▶ Task directions
Search the data for the string "Palmer" and extract every line where it appears.

Segment Start: Records shown

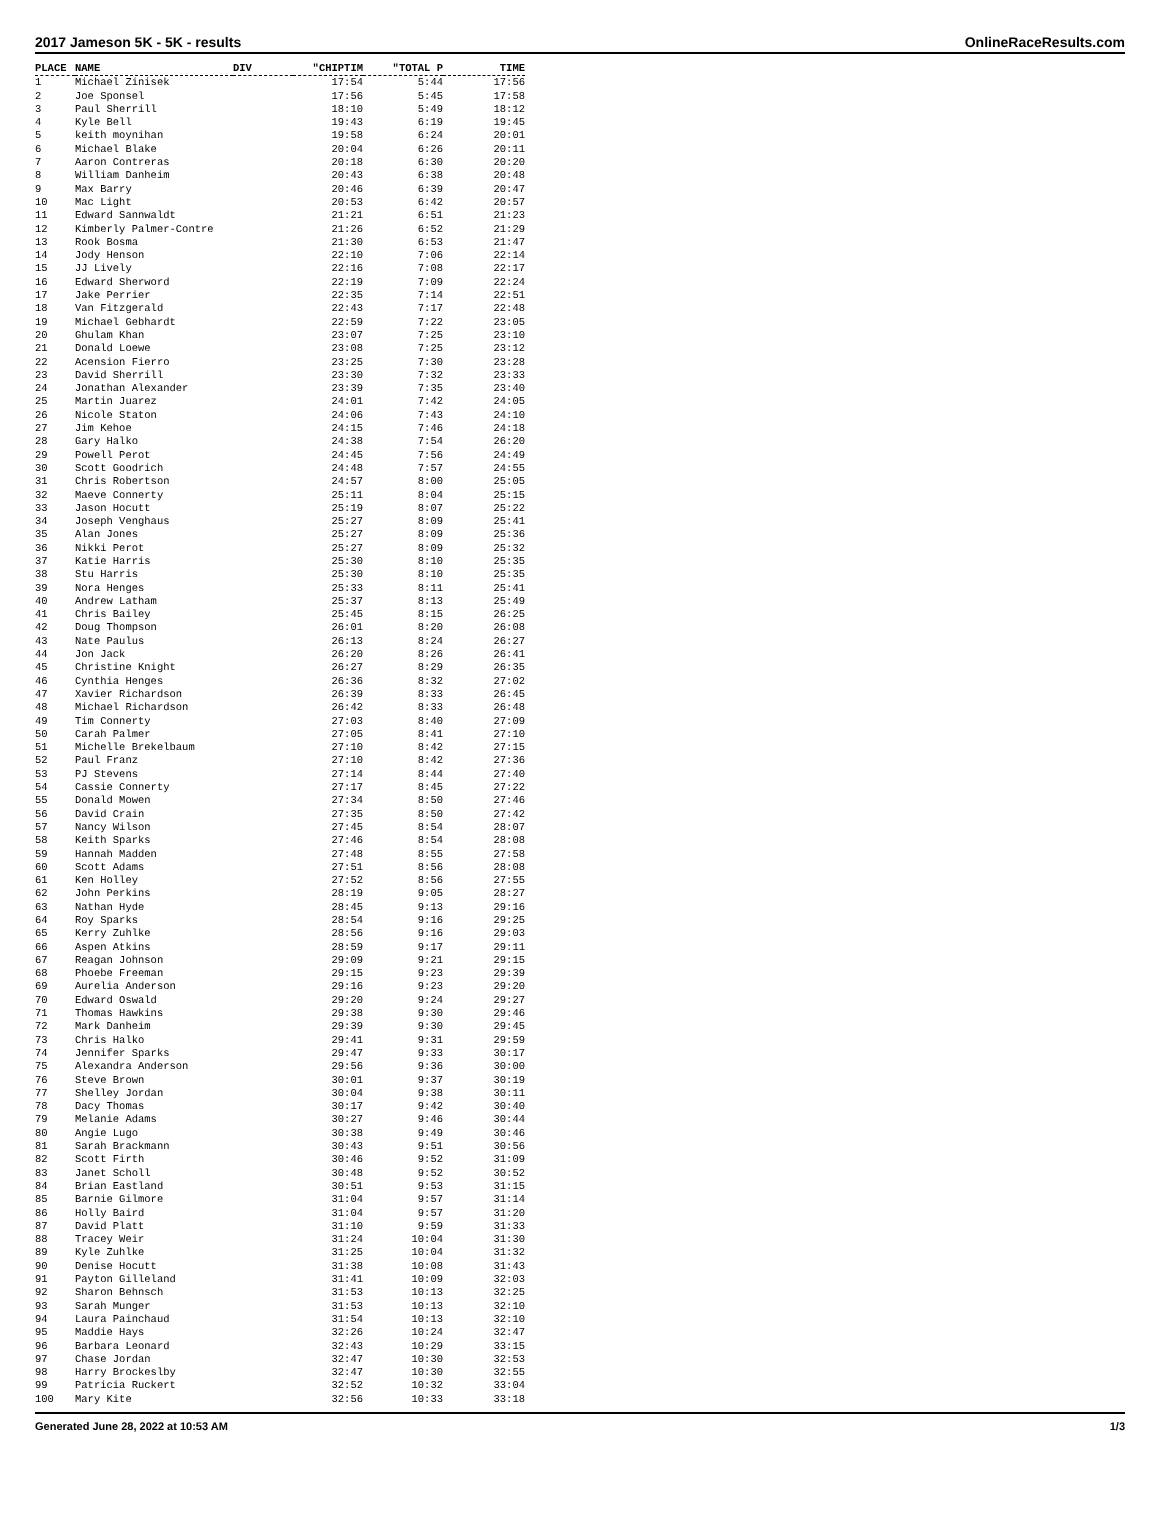2017 Jameson 5K - 5K - results OnlineRaceResults.com
| PLACE | NAME | DIV | "CHIPTIM | "TOTAL P | TIME |
| --- | --- | --- | --- | --- | --- |
| 1 | Michael Zinisek | | 17:54 | 5:44 | 17:56 |
| 2 | Joe Sponsel | | 17:56 | 5:45 | 17:58 |
| 3 | Paul Sherrill | | 18:10 | 5:49 | 18:12 |
| 4 | Kyle Bell | | 19:43 | 6:19 | 19:45 |
| 5 | keith moynihan | | 19:58 | 6:24 | 20:01 |
| 6 | Michael Blake | | 20:04 | 6:26 | 20:11 |
| 7 | Aaron Contreras | | 20:18 | 6:30 | 20:20 |
| 8 | William Danheim | | 20:43 | 6:38 | 20:48 |
| 9 | Max Barry | | 20:46 | 6:39 | 20:47 |
| 10 | Mac Light | | 20:53 | 6:42 | 20:57 |
| 11 | Edward Sannwaldt | | 21:21 | 6:51 | 21:23 |
| 12 | Kimberly Palmer-Contre | | 21:26 | 6:52 | 21:29 |
| 13 | Rook Bosma | | 21:30 | 6:53 | 21:47 |
| 14 | Jody Henson | | 22:10 | 7:06 | 22:14 |
| 15 | JJ Lively | | 22:16 | 7:08 | 22:17 |
| 16 | Edward Sherword | | 22:19 | 7:09 | 22:24 |
| 17 | Jake Perrier | | 22:35 | 7:14 | 22:51 |
| 18 | Van Fitzgerald | | 22:43 | 7:17 | 22:48 |
| 19 | Michael Gebhardt | | 22:59 | 7:22 | 23:05 |
| 20 | Ghulam Khan | | 23:07 | 7:25 | 23:10 |
| 21 | Donald Loewe | | 23:08 | 7:25 | 23:12 |
| 22 | Acension Fierro | | 23:25 | 7:30 | 23:28 |
| 23 | David Sherrill | | 23:30 | 7:32 | 23:33 |
| 24 | Jonathan Alexander | | 23:39 | 7:35 | 23:40 |
| 25 | Martin Juarez | | 24:01 | 7:42 | 24:05 |
| 26 | Nicole Staton | | 24:06 | 7:43 | 24:10 |
| 27 | Jim Kehoe | | 24:15 | 7:46 | 24:18 |
| 28 | Gary Halko | | 24:38 | 7:54 | 26:20 |
| 29 | Powell Perot | | 24:45 | 7:56 | 24:49 |
| 30 | Scott Goodrich | | 24:48 | 7:57 | 24:55 |
| 31 | Chris Robertson | | 24:57 | 8:00 | 25:05 |
| 32 | Maeve Connerty | | 25:11 | 8:04 | 25:15 |
| 33 | Jason Hocutt | | 25:19 | 8:07 | 25:22 |
| 34 | Joseph Venghaus | | 25:27 | 8:09 | 25:41 |
| 35 | Alan Jones | | 25:27 | 8:09 | 25:36 |
| 36 | Nikki Perot | | 25:27 | 8:09 | 25:32 |
| 37 | Katie Harris | | 25:30 | 8:10 | 25:35 |
| 38 | Stu Harris | | 25:30 | 8:10 | 25:35 |
| 39 | Nora Henges | | 25:33 | 8:11 | 25:41 |
| 40 | Andrew Latham | | 25:37 | 8:13 | 25:49 |
| 41 | Chris Bailey | | 25:45 | 8:15 | 26:25 |
| 42 | Doug Thompson | | 26:01 | 8:20 | 26:08 |
| 43 | Nate Paulus | | 26:13 | 8:24 | 26:27 |
| 44 | Jon Jack | | 26:20 | 8:26 | 26:41 |
| 45 | Christine Knight | | 26:27 | 8:29 | 26:35 |
| 46 | Cynthia Henges | | 26:36 | 8:32 | 27:02 |
| 47 | Xavier Richardson | | 26:39 | 8:33 | 26:45 |
| 48 | Michael Richardson | | 26:42 | 8:33 | 26:48 |
| 49 | Tim Connerty | | 27:03 | 8:40 | 27:09 |
| 50 | Carah Palmer | | 27:05 | 8:41 | 27:10 |
| 51 | Michelle Brekelbaum | | 27:10 | 8:42 | 27:15 |
| 52 | Paul Franz | | 27:10 | 8:42 | 27:36 |
| 53 | PJ Stevens | | 27:14 | 8:44 | 27:40 |
| 54 | Cassie Connerty | | 27:17 | 8:45 | 27:22 |
| 55 | Donald Mowen | | 27:34 | 8:50 | 27:46 |
| 56 | David Crain | | 27:35 | 8:50 | 27:42 |
| 57 | Nancy Wilson | | 27:45 | 8:54 | 28:07 |
| 58 | Keith Sparks | | 27:46 | 8:54 | 28:08 |
| 59 | Hannah Madden | | 27:48 | 8:55 | 27:58 |
| 60 | Scott Adams | | 27:51 | 8:56 | 28:08 |
| 61 | Ken Holley | | 27:52 | 8:56 | 27:55 |
| 62 | John Perkins | | 28:19 | 9:05 | 28:27 |
| 63 | Nathan Hyde | | 28:45 | 9:13 | 29:16 |
| 64 | Roy Sparks | | 28:54 | 9:16 | 29:25 |
| 65 | Kerry Zuhlke | | 28:56 | 9:16 | 29:03 |
| 66 | Aspen Atkins | | 28:59 | 9:17 | 29:11 |
| 67 | Reagan Johnson | | 29:09 | 9:21 | 29:15 |
| 68 | Phoebe Freeman | | 29:15 | 9:23 | 29:39 |
| 69 | Aurelia Anderson | | 29:16 | 9:23 | 29:20 |
| 70 | Edward Oswald | | 29:20 | 9:24 | 29:27 |
| 71 | Thomas Hawkins | | 29:38 | 9:30 | 29:46 |
| 72 | Mark Danheim | | 29:39 | 9:30 | 29:45 |
| 73 | Chris Halko | | 29:41 | 9:31 | 29:59 |
| 74 | Jennifer Sparks | | 29:47 | 9:33 | 30:17 |
| 75 | Alexandra Anderson | | 29:56 | 9:36 | 30:00 |
| 76 | Steve Brown | | 30:01 | 9:37 | 30:19 |
| 77 | Shelley Jordan | | 30:04 | 9:38 | 30:11 |
| 78 | Dacy Thomas | | 30:17 | 9:42 | 30:40 |
| 79 | Melanie Adams | | 30:27 | 9:46 | 30:44 |
| 80 | Angie Lugo | | 30:38 | 9:49 | 30:46 |
| 81 | Sarah Brackmann | | 30:43 | 9:51 | 30:56 |
| 82 | Scott Firth | | 30:46 | 9:52 | 31:09 |
| 83 | Janet Scholl | | 30:48 | 9:52 | 30:52 |
| 84 | Brian Eastland | | 30:51 | 9:53 | 31:15 |
| 85 | Barnie Gilmore | | 31:04 | 9:57 | 31:14 |
| 86 | Holly Baird | | 31:04 | 9:57 | 31:20 |
| 87 | David Platt | | 31:10 | 9:59 | 31:33 |
| 88 | Tracey Weir | | 31:24 | 10:04 | 31:30 |
| 89 | Kyle Zuhlke | | 31:25 | 10:04 | 31:32 |
| 90 | Denise Hocutt | | 31:38 | 10:08 | 31:43 |
| 91 | Payton Gilleland | | 31:41 | 10:09 | 32:03 |
| 92 | Sharon Behnsch | | 31:53 | 10:13 | 32:25 |
| 93 | Sarah Munger | | 31:53 | 10:13 | 32:10 |
| 94 | Laura Painchaud | | 31:54 | 10:13 | 32:10 |
| 95 | Maddie Hays | | 32:26 | 10:24 | 32:47 |
| 96 | Barbara Leonard | | 32:43 | 10:29 | 33:15 |
| 97 | Chase Jordan | | 32:47 | 10:30 | 32:53 |
| 98 | Harry Brockeslby | | 32:47 | 10:30 | 32:55 |
| 99 | Patricia Ruckert | | 32:52 | 10:32 | 33:04 |
| 100 | Mary Kite | | 32:56 | 10:33 | 33:18 |
Generated June 28, 2022 at 10:53 AM 1/3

Segment End: Records shown

▶ Expected answer
| 12 | Kimberly Palmer-Contre | | 21:26 | 6:52 | 21:29 |
| 50 | Carah Palmer | | 27:05 | 8:41 | 27:10 |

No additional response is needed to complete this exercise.